Exercise #6 Lateral Band Walking
The hips and gluts play a huge part in propelling you up a mountain as well as keeping your knees safe on the descents. This exercise will strengthen the hips and gluts. Place the stretchy band (you can get one at Perform Better) at your lower ankle. Keeping tension on the band begin to walk sideways. Keep your toes slightly toed in and maintain tension on the band while you move. Go 30 seconds in one direction then 30 seconds in the other direction.

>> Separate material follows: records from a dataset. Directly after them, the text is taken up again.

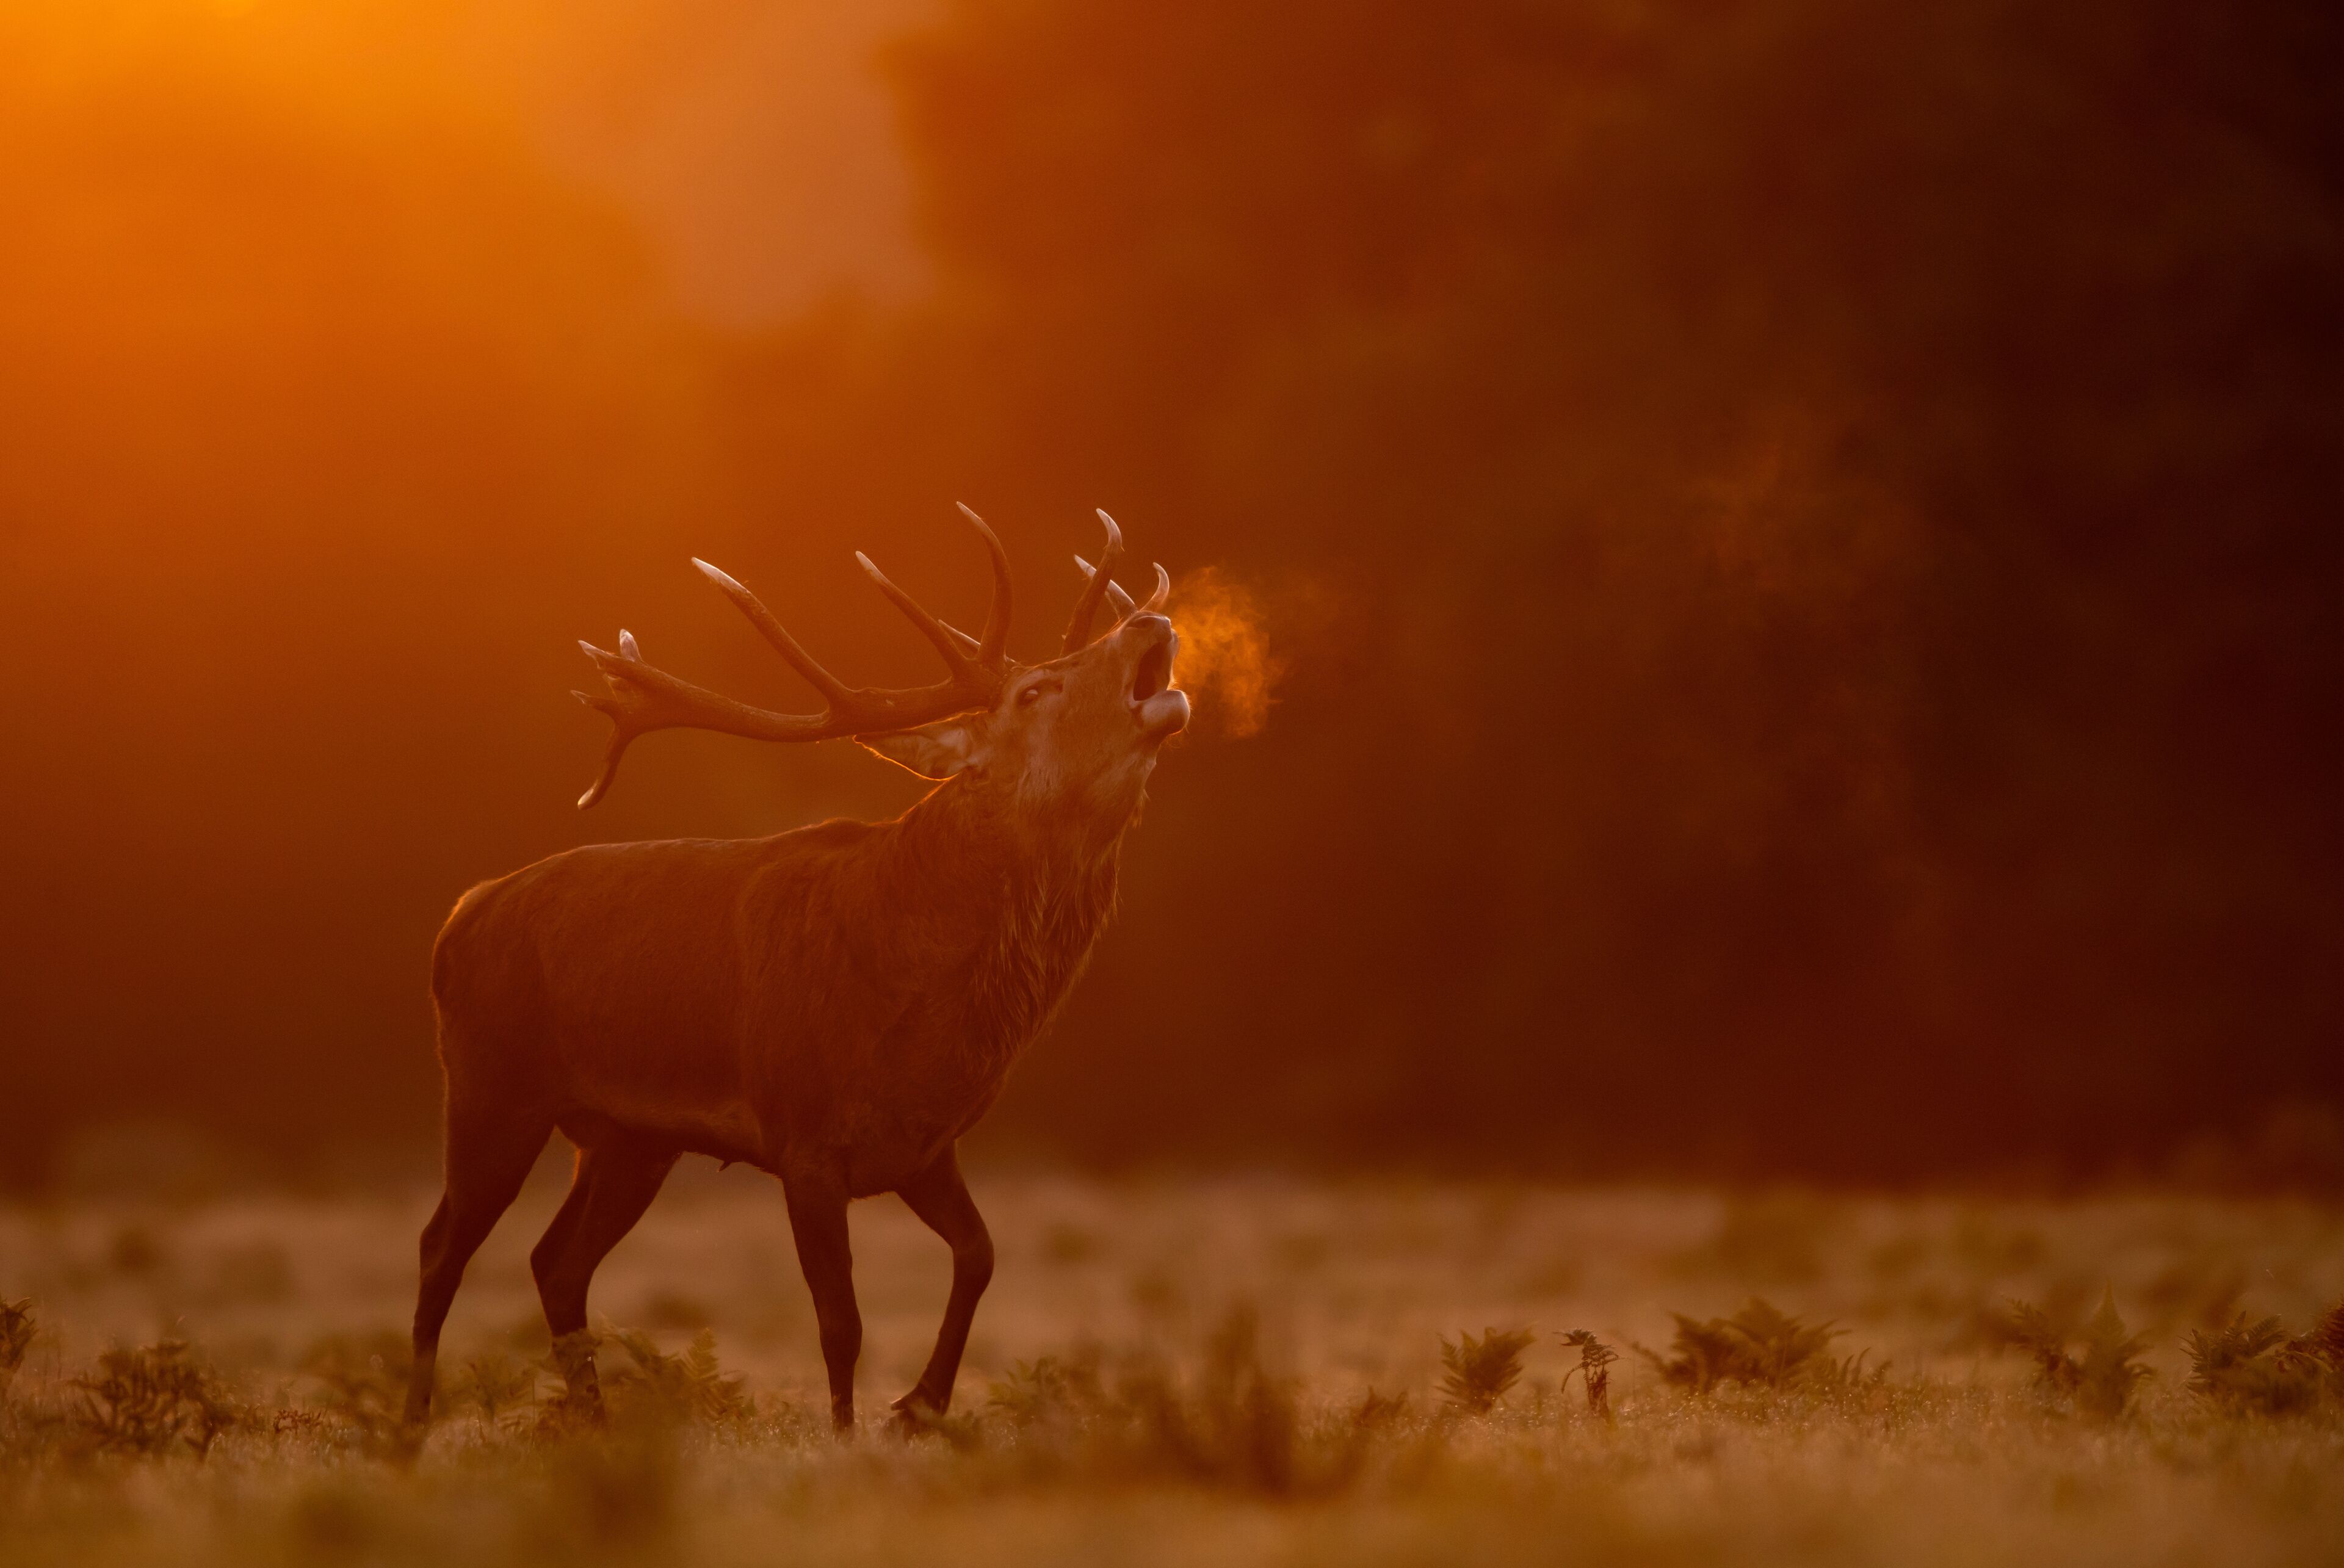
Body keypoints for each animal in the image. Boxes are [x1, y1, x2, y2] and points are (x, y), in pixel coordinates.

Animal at [400, 506, 1188, 1435]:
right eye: (1034, 691)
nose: (1147, 622)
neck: (922, 1007)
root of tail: (461, 916)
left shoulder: (924, 1145)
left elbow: (982, 1255)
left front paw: (918, 1405)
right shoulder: (804, 1136)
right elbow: (840, 1321)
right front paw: (848, 1435)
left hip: (630, 1140)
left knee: (555, 1260)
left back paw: (594, 1422)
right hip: (492, 1087)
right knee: (442, 1243)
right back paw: (409, 1426)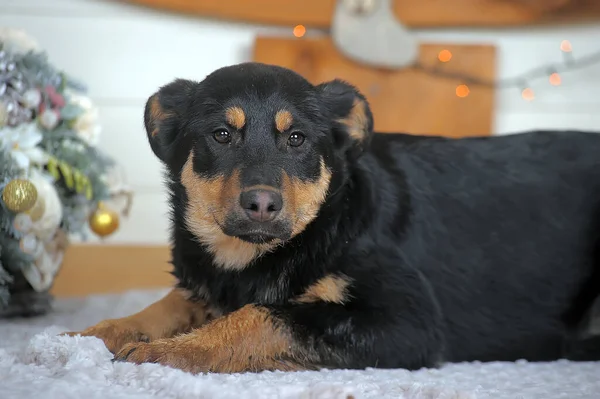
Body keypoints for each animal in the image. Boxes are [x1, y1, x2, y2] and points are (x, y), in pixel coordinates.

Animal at [65, 62, 600, 376]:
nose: (262, 204)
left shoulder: (410, 323)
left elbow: (264, 315)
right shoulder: (203, 285)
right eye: (221, 135)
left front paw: (173, 352)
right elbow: (164, 306)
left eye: (297, 139)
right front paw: (87, 335)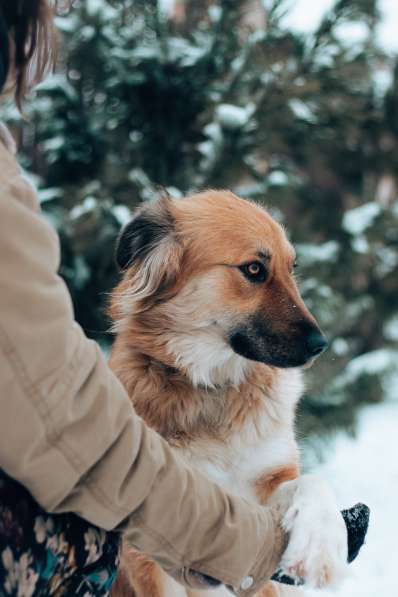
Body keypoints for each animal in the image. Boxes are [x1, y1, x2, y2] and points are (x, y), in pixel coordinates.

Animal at [109, 191, 348, 596]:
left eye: (293, 267)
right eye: (253, 269)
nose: (321, 345)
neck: (213, 387)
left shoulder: (258, 497)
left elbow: (314, 482)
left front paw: (320, 545)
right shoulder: (153, 546)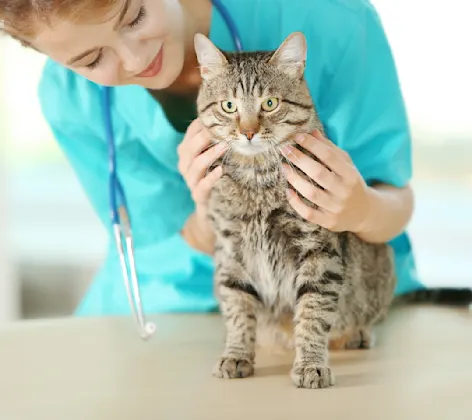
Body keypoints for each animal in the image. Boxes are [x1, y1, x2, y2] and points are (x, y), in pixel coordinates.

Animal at [194, 31, 396, 388]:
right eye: (229, 106)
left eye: (270, 103)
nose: (248, 132)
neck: (257, 178)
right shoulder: (231, 252)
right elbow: (237, 308)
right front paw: (237, 354)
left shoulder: (317, 252)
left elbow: (312, 314)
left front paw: (311, 364)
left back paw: (357, 333)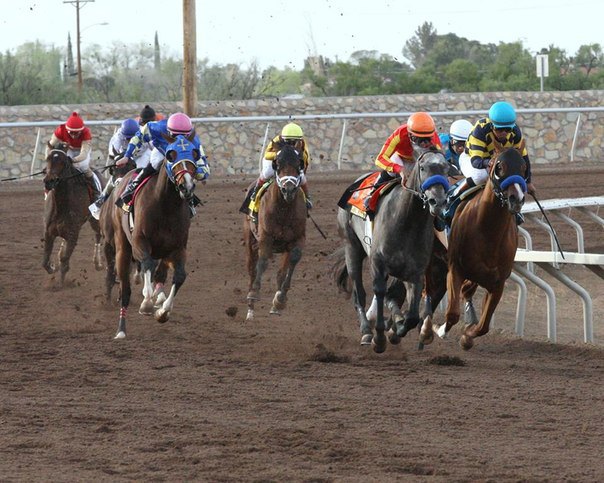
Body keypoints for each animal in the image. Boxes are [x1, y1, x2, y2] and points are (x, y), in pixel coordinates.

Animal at [42, 147, 104, 284]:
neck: (62, 206)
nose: (49, 181)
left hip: (95, 220)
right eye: (48, 159)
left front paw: (61, 284)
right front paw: (53, 266)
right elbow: (45, 261)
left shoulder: (73, 234)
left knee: (98, 235)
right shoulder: (49, 232)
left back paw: (98, 263)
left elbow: (65, 261)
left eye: (62, 162)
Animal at [100, 133, 202, 340]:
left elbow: (179, 276)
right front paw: (147, 303)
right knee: (125, 288)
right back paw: (121, 329)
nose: (186, 186)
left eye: (194, 155)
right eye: (171, 155)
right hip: (122, 246)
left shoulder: (178, 247)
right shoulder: (140, 241)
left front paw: (162, 310)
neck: (165, 205)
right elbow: (145, 265)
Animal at [243, 144, 306, 326]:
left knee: (280, 273)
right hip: (250, 240)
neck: (284, 209)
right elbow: (263, 261)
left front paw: (280, 300)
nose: (289, 189)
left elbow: (291, 263)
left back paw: (275, 306)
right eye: (277, 164)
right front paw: (254, 293)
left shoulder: (298, 238)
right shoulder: (265, 237)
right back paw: (250, 309)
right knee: (252, 270)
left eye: (299, 164)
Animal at [332, 146, 450, 354]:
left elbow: (412, 315)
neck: (407, 221)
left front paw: (397, 331)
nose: (438, 201)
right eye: (422, 167)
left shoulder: (415, 273)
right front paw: (379, 338)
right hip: (352, 247)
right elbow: (380, 293)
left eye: (446, 168)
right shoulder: (379, 265)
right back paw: (366, 331)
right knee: (359, 293)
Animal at [422, 146, 528, 350]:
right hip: (433, 258)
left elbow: (484, 326)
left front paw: (467, 336)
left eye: (523, 167)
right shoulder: (455, 269)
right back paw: (425, 328)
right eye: (499, 166)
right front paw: (440, 330)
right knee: (428, 291)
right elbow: (452, 314)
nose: (516, 199)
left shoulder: (497, 283)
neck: (488, 232)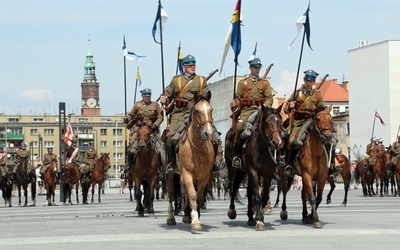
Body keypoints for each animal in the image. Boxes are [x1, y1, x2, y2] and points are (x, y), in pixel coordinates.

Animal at [166, 92, 216, 230]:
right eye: (197, 111)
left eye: (211, 110)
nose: (208, 133)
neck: (197, 147)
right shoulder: (186, 173)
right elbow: (192, 194)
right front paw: (195, 222)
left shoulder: (204, 175)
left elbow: (198, 196)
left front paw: (195, 216)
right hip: (171, 174)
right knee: (171, 192)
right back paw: (171, 218)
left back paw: (187, 216)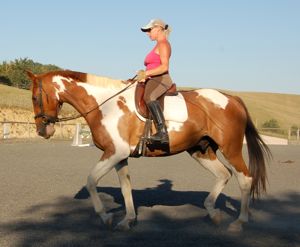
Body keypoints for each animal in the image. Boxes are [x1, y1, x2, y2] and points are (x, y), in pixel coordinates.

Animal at [27, 70, 270, 233]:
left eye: (34, 97)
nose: (42, 130)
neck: (105, 105)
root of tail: (232, 98)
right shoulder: (120, 156)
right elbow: (126, 187)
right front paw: (127, 220)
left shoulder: (114, 153)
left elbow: (91, 181)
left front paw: (105, 216)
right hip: (200, 150)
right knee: (223, 175)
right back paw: (213, 212)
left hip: (231, 149)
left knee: (245, 178)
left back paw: (239, 222)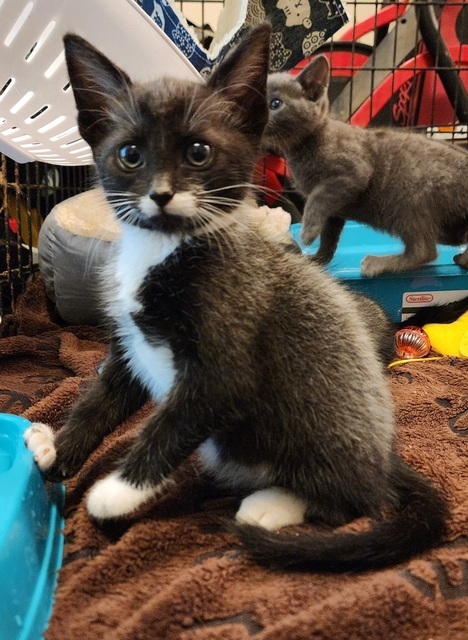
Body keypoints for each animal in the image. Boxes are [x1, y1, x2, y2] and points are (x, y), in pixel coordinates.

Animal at [262, 59, 468, 278]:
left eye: (275, 104)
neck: (306, 145)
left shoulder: (354, 172)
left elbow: (316, 199)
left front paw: (308, 233)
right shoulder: (335, 210)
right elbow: (329, 237)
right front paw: (318, 259)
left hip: (411, 200)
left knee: (424, 251)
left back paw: (379, 263)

Exercise #7 Front/Back Lunge over bench (add one weight in one hand)
What I love about this lunge is that you have a little extra height from the bench going forwards into your lunge, than just lunging on the ground can provide. This is great training for the downhill aspect of backpacking. Begin with one foot on the bench. Keeping that foot on the bench, step the other foot over the bench and into a lunge. As soon as you land in your lunge, press yourself back and all the way over the bench so that you are in a lunge position. As soon as you are in THAT lunge press yourself up and over the bench so you are in the front lunge position. Lunge back and forth this way trying not to tap down in the center for greater challenge on your balance. Holding a weight in one hand will also increase core engagement. Make sure that your knees are pointing in the same direction as your toes and that the knee does not extend past the tip of the toes on the forward lunge position. It is also VERY important to flex the abs as you push yourself backwards over the bench so that your body is moving as one solid unit and you do not strain your low back.
Exercise #8 Single Leg Eccentric Calf Raises
I often forget this exercise, but it is a great exercise for prevention of lower leg injuries and will help you be stronger at both uphill and downhill hiking. Place your feet at hip distance and position yourself on an edge somewhere you have access to something to hold for balance. Use both legs to lift up and then shift all your weight to one side and slowly lower down on only one leg. Lower below the edge of the ledge. Lift up again using both feet, and lower down again on only one side. Repeat each side. :30-1:00 on each leg. If you have NOT worked these before only complete 1 set the first time you do this, and then increase the next time.
Exercise #9 Vertical Abs Wall Reach and Balance
When people think about training their core, they often think planks and crunches. If you have ever carried a heavy backpack, you know that the force of that pack wants to pull you backwards and that it is your abs that are working so that you don’t topple over. This vertical core drill helps prep your body for the challenge of stabilizing your heavy pack in space. Begin closer to the wall than what is shown here. As you ensure that this feels ok on your low back you can move further away. Balance on one leg by bringing one leg up towards your chest. From here reach both arms up and slowly start to lift up and tilt back trying to tap the wall behind you. Allow your lifted leg to stretch out straight. Be sure that you are not collapsing into the low back, but are lifting up and out of the low back as well as lengthening from the front of the hip of the grounded leg. Return to the starting position and repeat.